At A, connection of two diodes to act as an ac limiter. At B, illustration of sinewave peaks cut off by the action of the diodes in an ac limiter.
In previous sections you learned that a diode will not conduct until the forward-bias voltage is at least as great as the forward breakover voltage. There’s a corollary to this: a diode will always conduct when the forward-bias voltage reaches or exceeds the forward breakover voltage, when the device is conducting current in the forward direction. In the case of silicon diodes this is approximately 0.6 V. For germanium diodes it is about 0.3 V, and for selenium diodes it is about 1 V.
This phenomenon can be used to advantage when it is necessary to limit the amplitude of a signal, as shown in above figure. By connecting two identical diodes back-to-back in parallel with the signal path (A), the maximum peak amplitude is limited, or clipped, to the forward breakover voltage of the diodes.
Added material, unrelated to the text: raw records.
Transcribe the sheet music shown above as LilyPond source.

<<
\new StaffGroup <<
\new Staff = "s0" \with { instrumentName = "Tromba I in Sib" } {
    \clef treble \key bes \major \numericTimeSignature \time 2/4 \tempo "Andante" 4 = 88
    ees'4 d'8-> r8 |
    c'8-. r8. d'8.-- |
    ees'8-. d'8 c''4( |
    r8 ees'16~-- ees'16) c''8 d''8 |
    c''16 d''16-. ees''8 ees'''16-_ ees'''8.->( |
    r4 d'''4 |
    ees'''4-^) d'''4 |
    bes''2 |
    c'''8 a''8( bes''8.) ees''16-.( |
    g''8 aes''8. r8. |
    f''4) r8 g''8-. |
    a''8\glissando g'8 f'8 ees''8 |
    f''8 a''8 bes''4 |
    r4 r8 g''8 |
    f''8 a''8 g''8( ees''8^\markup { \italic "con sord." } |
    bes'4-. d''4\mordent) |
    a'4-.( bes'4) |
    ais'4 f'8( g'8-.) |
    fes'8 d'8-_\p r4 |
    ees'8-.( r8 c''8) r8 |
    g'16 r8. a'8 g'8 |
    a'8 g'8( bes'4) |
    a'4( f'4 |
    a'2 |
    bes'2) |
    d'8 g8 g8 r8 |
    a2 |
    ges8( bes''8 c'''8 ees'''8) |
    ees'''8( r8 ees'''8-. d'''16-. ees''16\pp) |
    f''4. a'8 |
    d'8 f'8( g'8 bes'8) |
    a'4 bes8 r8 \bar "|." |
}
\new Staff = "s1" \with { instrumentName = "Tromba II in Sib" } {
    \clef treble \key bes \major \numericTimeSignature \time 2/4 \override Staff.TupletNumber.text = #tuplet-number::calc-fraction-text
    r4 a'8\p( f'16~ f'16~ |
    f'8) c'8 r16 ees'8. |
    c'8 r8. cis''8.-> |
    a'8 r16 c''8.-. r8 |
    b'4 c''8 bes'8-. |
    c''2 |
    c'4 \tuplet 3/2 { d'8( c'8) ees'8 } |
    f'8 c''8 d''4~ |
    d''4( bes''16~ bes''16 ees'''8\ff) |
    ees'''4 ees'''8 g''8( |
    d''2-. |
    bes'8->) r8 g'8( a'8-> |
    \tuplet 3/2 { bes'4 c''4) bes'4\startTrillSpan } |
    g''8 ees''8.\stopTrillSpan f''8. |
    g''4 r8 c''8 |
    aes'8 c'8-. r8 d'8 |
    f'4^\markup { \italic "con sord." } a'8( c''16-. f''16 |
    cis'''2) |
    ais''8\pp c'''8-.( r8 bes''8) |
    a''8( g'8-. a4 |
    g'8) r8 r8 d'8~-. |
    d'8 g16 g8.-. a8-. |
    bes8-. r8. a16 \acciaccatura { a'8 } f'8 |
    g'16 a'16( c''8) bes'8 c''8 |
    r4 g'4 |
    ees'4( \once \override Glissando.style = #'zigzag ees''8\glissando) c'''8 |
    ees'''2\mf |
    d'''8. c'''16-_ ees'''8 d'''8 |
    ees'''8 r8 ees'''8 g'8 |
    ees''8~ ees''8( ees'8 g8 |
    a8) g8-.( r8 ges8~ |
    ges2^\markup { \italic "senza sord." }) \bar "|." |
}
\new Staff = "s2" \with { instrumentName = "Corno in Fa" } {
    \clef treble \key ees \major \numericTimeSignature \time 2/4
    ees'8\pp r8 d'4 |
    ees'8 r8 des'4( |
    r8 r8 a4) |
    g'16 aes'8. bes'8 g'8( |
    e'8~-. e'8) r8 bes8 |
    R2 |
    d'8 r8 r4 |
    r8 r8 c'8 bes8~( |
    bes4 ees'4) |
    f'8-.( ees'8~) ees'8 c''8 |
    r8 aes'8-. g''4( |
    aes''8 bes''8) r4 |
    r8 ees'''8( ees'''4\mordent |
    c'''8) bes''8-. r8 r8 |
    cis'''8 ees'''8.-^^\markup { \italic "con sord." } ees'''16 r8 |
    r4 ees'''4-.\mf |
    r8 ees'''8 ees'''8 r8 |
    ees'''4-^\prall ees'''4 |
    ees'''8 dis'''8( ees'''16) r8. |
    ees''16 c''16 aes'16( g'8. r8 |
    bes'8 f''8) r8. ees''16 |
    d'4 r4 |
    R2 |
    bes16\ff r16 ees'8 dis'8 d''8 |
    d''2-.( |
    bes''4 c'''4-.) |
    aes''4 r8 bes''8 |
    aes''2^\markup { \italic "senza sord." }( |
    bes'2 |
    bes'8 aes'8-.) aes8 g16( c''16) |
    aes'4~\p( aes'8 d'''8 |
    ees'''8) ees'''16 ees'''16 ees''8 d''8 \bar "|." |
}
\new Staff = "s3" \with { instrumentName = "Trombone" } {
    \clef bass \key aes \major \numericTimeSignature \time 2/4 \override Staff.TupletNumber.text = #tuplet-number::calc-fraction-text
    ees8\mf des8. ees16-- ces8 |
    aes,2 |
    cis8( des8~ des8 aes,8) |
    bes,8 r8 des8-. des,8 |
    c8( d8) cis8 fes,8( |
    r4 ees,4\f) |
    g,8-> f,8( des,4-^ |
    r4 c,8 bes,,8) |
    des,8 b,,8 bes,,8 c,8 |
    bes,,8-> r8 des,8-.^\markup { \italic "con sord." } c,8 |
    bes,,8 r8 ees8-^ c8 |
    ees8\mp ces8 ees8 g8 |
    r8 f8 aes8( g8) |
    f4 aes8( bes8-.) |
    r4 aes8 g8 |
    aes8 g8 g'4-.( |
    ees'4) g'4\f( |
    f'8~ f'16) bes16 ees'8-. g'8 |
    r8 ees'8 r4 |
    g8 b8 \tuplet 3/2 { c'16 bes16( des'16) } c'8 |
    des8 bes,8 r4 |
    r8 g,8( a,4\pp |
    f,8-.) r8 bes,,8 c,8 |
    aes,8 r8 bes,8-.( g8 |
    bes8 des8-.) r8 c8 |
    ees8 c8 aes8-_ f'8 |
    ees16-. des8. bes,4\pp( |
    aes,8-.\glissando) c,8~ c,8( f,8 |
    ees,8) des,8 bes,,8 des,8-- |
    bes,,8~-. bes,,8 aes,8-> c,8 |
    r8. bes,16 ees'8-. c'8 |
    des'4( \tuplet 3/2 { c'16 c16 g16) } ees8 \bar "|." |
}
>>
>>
The input and output waveforms of a clipped signal are illustrated at B. This scheme is sometimes used in radio receivers to prevent “blasting” when a strong signal comes in.
The downside of the diode limiter circuit, such as the one shown in above figure, is the fact that it introduces distortion when clipping occurs. This might not be a problem for reception of digital signals, for frequency-modulated signals, or for analog signals that rarely reach the limiting voltage. But for amplitude-modulated signals with peaks that rise past the limiting voltage, it can cause trouble.